Не мог же он знать, что я уже не та, что вместе со смертью дочери во мне умерло и желание, и умение играть на сцене. Но в лагере не выбирают. Пришел наряд — и ступай, куда ведут. С пустым деревянным чемоданом в руках, в кирзовых сапогах на босу ногу и в старом бушлате пошагала я в августе 1944 года на вокзал, так же равнодушно, как ходила в поле или на лесоповал. В театре Гавронского ко мне так и не вернулись ни любовь к сцене, ни способности к актерской игре. Добрый старик порой вызывал меня к себе — частично для того, чтобы развлечь, а больше ради того, чтобы было перед кем самому послушать свои мысли вслух (он писал какой-то труд). Произносил длинные монологи, читал получасовые лекции, которые текли мимо моего сознания. (Зачем была нужна вся философия мира, если не было у меня больше Лели?).

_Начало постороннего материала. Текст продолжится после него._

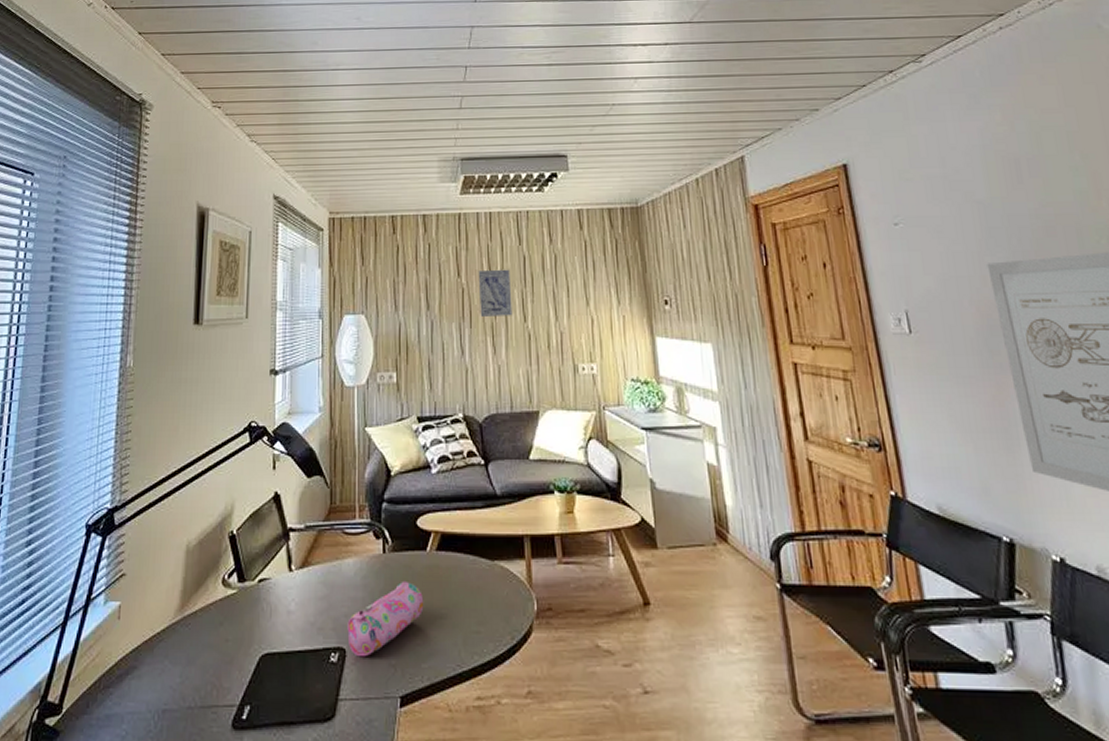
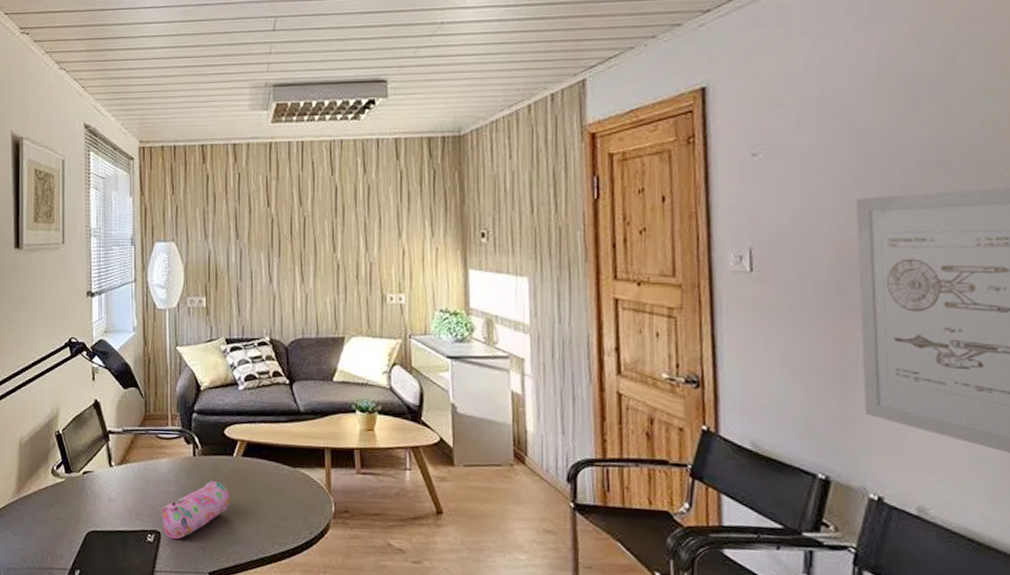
wall art: present [478,269,512,316] -> none [288,199,322,246]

А он, дымя самокруткой, все говорил и говорил, пока мне не начинало казаться, что я вишу вниз головой где-то под потолком, а пол колышется далеко внизу. Роли мне давали совсем не подходящие к моему тогдашнему состоянию: каких-то очень положительных, очень жизнерадостных, очень голубых дамочек, благоденствующих офицерских жен в кудряшках. Вот если бы мне дали роль бабы, впрягшейся в плуг вместо лошади! Но таких ролей не было. И пьес таких тоже. Действительность лакировалась даже в 44-м году, когда города лежали в руинах, люди жили в землянках, а колхозницы тащили на себе плуг. Быт «крепостных» актеров резко отличался от быта остальных заключенных. Питание было намного лучше. Во время гастролей, тянувшихся по десять месяцев, было и вовсе хорошо.

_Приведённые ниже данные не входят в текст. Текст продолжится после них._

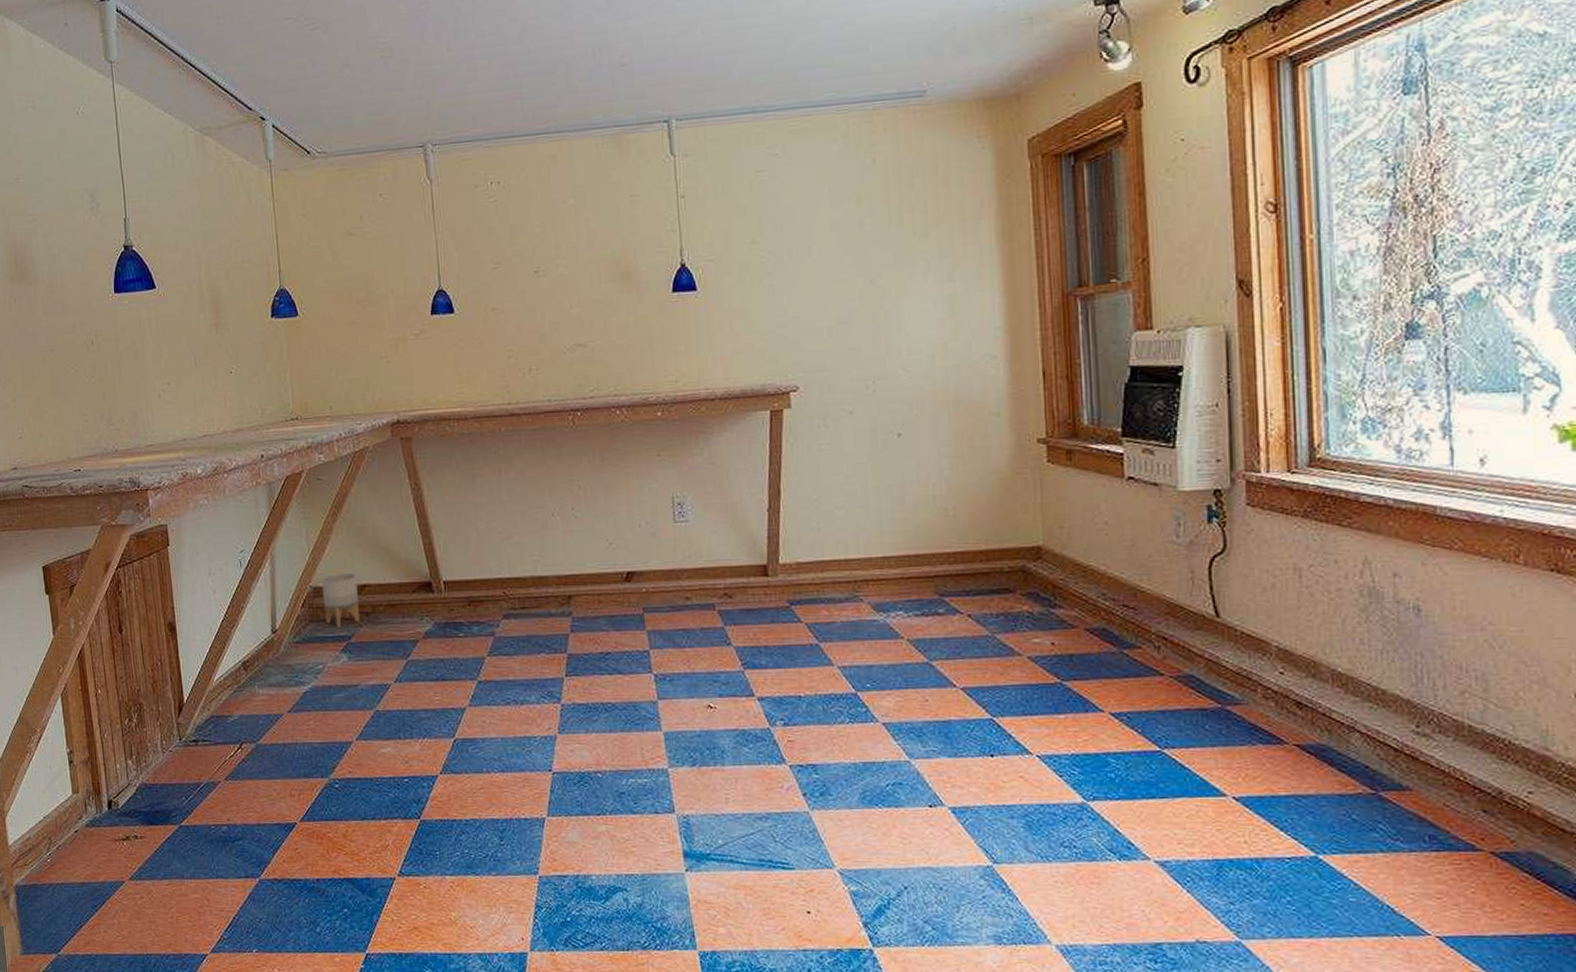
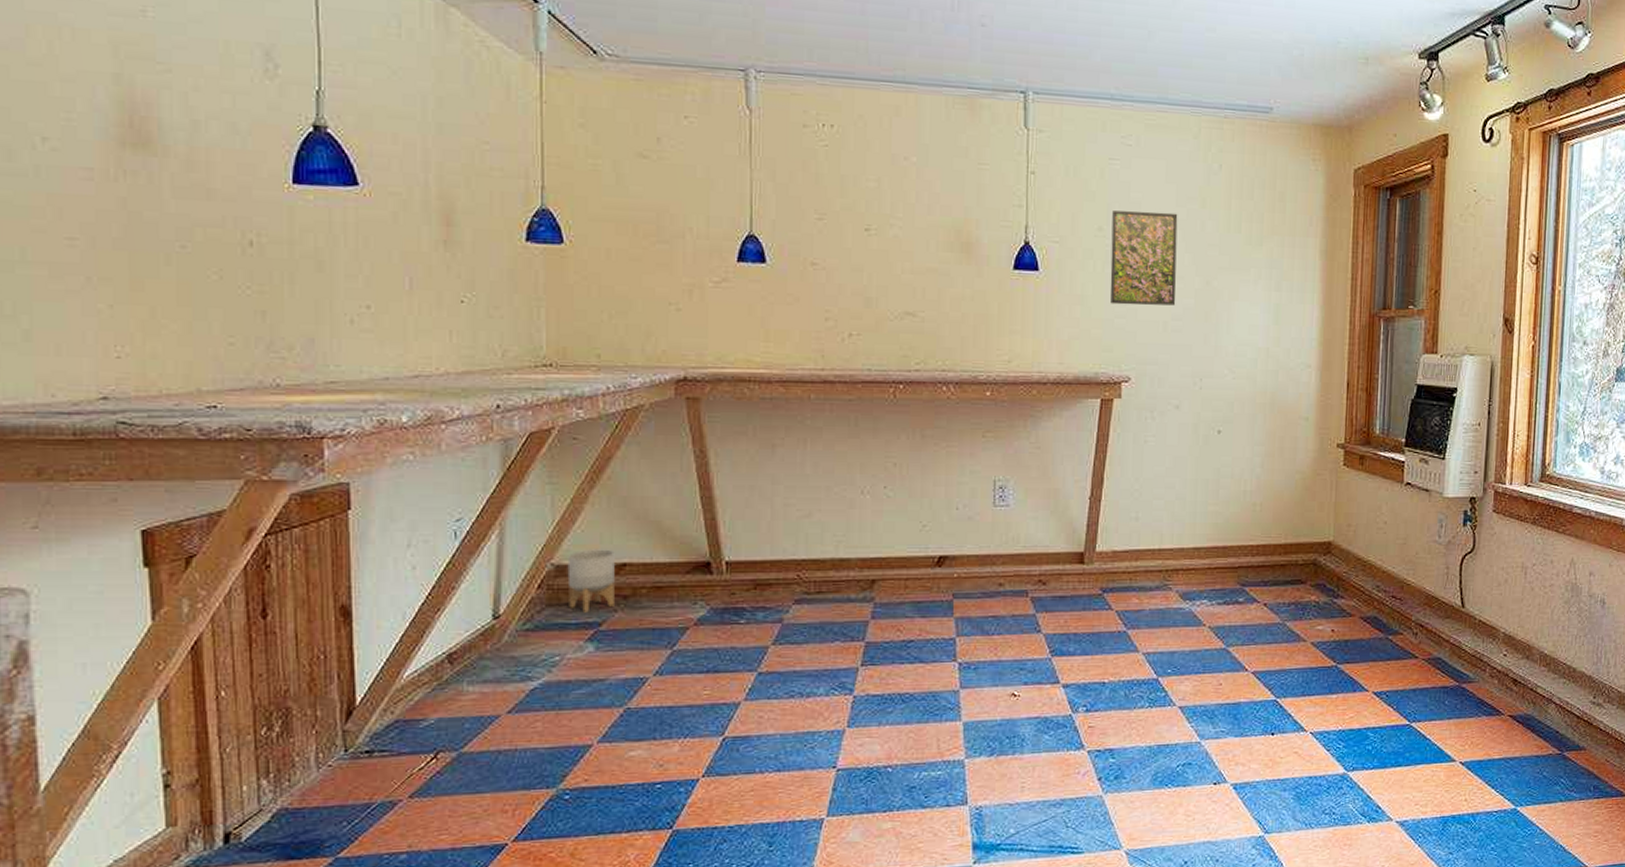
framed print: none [765,215,839,315] -> present [1110,211,1178,306]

Мы свой паек получали на руки в сухом виде. Это значит, что положенная норма доходила до наших желудков почти полностью. Во время гастролей нас в некоторых местах угощали или прикрепляли к столовым. Страшно было возвращаться к грязи и вшам общих бараков, к похлебке из крапивы и иван-чая, к непосильной работе и вечному унижению. А я знала, что этим все кончится. Я не чувствовала своих ролей и играла, как попугай. Во всяком случае, я твердо знала, что для коллектива не гожусь, что и себе самой я совершенно не нужна. Что после гастролей буду отчислена и что тянуть лямку 15-летней каторги я больше не в состоянии.

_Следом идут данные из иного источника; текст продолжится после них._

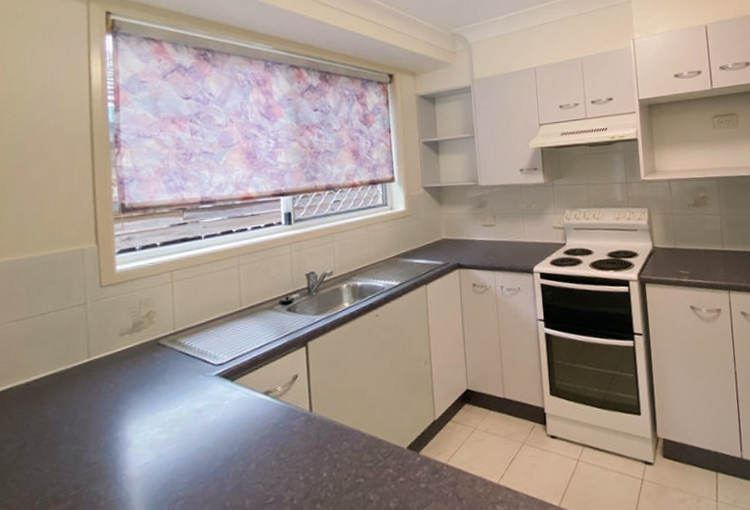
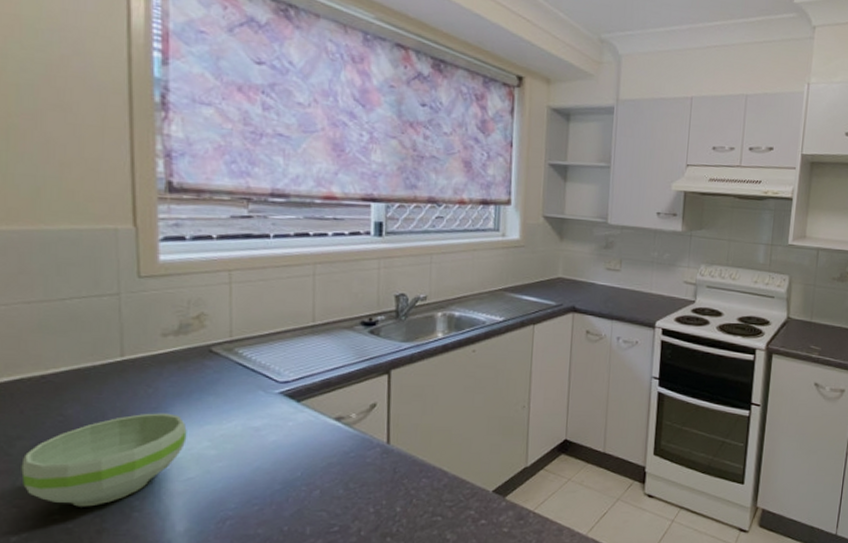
bowl: none [10,404,142,501] -> present [21,413,187,507]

По возвращении с гастролей я сделала попытку к самоубийству. Воспоминание о ней до сих пор заставляет меня краснеть от стыда. У театрального администратора я стащила кучу снотворных таблеток и, когда из общежития все ушли на какой-то концерт, проглотила их все до одной. Но, не имея собственной спальни, умереть трудно. Один мой старый друг забыл где-то книгу. Решив, что она у меня, он вместе со своей женой зашел в общежитие и стал меня будить. Заметив что-то подозрительное в моем необычно крепком сне, они подняли тревогу. Хочу немного отступить, чтобы рассказать об этом друге.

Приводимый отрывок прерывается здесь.